The cells in most of the Algæ belong to the parenchymatous form; these, however, in the course of their growth, may very often become somewhat oblong; in many Algæ (particularly Fucoideæ and Florideæ) occur, moreover, hyphæ-like threads, which are very long, often branched, and are either formed of a single cell, or, more frequently, of a row of cells, having a well-pronounced apical growth. The parenchymatous as well as the hyphæ-like cells may, in the higher Algæ (especially in certain Fucoideæ and Florideæ), be further differentiated, so that they form well-defined anatomico-physiological systems of tissue, i.e. assimilating, conducting, storing, and mechanical.

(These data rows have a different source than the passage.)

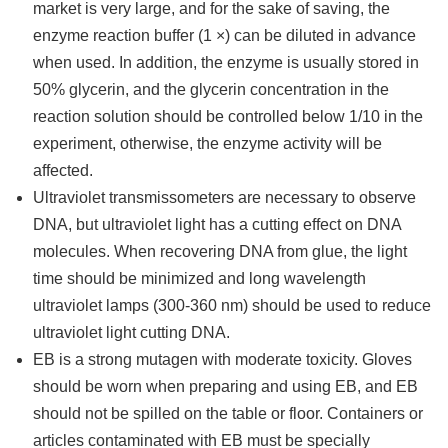
market is very large, and for the sake of saving, the
enzyme reaction buffer (1 ×) can be diluted in advance
when used. In addition, the enzyme is usually stored in
50% glycerin, and the glycerin concentration in the
reaction solution should be controlled below 1/10 in the
experiment, otherwise, the enzyme activity will be
affected.
Ultraviolet transmissometers are necessary to observe
DNA, but ultraviolet light has a cutting effect on DNA
molecules. When recovering DNA from glue, the light
time should be minimized and long wavelength
ultraviolet lamps (300-360 nm) should be used to reduce
ultraviolet light cutting DNA.
EB is a strong mutagen with moderate toxicity. Gloves
should be worn when preparing and using EB, and EB
should not be spilled on the table or floor. Containers or
articles contaminated with EB must be specially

With regard to the external form, the thallus may present no differentiation, as in many unicellular Algæ, or in multicellular Algæ of the lower order, which are then either equally developed in all directions (e.g. Pleurococcus, Fig. 47), or form flat cell-plates (Merismopedium) or threads (Oscillaria, Fig. 21). The first step in the way of differentiation appears as a difference between apex and base (Rivularia, Porphyra); but the division of labour may proceed so that differences may arise between vegetative and reproductive cells (Œdogonium, Fig. 54); hairs and organs of attachment (rhizoids and haptera), which biologically serve as roots, are developed, and even leaves in certain forms of high order, belonging to different classes (e.g. Caulerpa, Fig. 59; Characeæ, Fig. 61; Sargassum, Fig. 72; and many Florideæ).

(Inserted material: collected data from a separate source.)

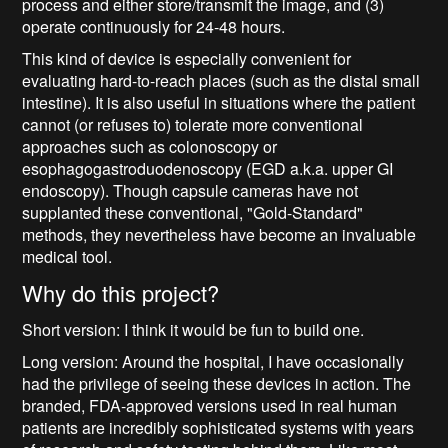
process and either store/transmit the image, and (3)
operate continuously for 24-48 hours.
This kind of device is especially convenient for
evaluating hard-to-reach places (such as the distal small
intestine). It is also useful in situations where the patient
cannot (or refuses to) tolerate more conventional
approaches such as colonoscopy or
esophagogastroduodenoscopy (EGD a.k.a. upper GI
endoscopy). Though capsule cameras have not
supplanted these conventional, "Gold-Standard"
methods, they nevertheless have become an invaluable
medical tool.
Why do this project?
Short version: I think it would be fun to build one.
Long version: Around the hospital, I have occasionally
had the privilege of seeing these devices in action. The
branded, FDA-approved versions used in real human
patients are incredibly sophisticated systems with years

The non-sexual reproduction takes place vegetatively, in many instances, simply by division into two, and more or less complete separation of the divisional products (Diatomaceæ, Desmidiaceæ (Fig. 36), many Fission-plants, etc.), or by detached portions of the thallus (e.g. Caulerpa, Ulva lactuca, etc.; among many Schizophyceæ, small filaments known as hormogonia are set free), or asexually by special reproductive cells (spores) set free from the thallus; these may be either stationary or motile. The stationary reproductive cells (spores) may either be devoid of cell-wall (tetraspores of the Florideæ), or may possess a cell-wall; in the latter case they may be formed directly from the vegetative cells, generally by the thickening of the walls (akinetes), or only after a process of re-juvenescence (aplanospores). Aplanospores, as well as akinetes, may either germinate immediately or may become resting-cells, which germinate only after a period of rest.

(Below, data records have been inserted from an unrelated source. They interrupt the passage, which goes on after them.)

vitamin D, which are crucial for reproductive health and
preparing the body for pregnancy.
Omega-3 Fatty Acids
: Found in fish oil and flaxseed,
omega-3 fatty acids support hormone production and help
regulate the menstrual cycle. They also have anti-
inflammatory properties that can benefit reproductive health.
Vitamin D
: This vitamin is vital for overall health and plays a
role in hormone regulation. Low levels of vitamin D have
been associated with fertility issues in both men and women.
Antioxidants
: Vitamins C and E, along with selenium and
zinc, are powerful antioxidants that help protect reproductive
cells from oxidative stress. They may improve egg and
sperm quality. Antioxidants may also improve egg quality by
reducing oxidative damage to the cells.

The motile asexual reproductive cells are spherical, egg- or pear-shaped, naked, swarmspores (zoospores), which have arisen in other cells (zoosporangia), and propel themselves through the water by means of cilia; or they are Phyto-Amœbæ, which have no cilia and creep on a substratum by means of pseudopodia. The cilia, which are formed from the protoplasm (in the Bacteria, however, from the membrane), are mostly situated at the pointed and colourless end, which is directed forwards when in motion, and are 1, 2 (Fig. 5 B), 4 or more. Both the cilia in the Brown Algæ are attached to one side (Fig. 65); they are occasionally situated in a circle round the front end (Œdogonium, Fig. 6 a, and Derbesia), or are very numerous and situated in pairs distributed over a large part or nearly the whole of the zoospore (Vaucheria). Besides being provided with one or more nuclei (Vaucheria), they may also have a red “eye spot” and vacuoles, which are sometimes pulsating, i.e. they appear and reappear at certain intervals. The swarmspores move about in the water in irregular paths, and apparently quite voluntarily, revolving round their longer axes; but they come to the surface of the water in great numbers either because of their dependence on light, or driven by warm currents in the water, or attracted by some passing mass of food material. The swarmspores germinate, each forming a new plant, as their movement ceases they surround themselves with a cell-wall, grow, and then divide; in Fig. 6 b, two may be seen in the condition of germination, and about to attach themselves by means of the front end, which has been developed into haptera (see also Fig. 5 B, lowest figure).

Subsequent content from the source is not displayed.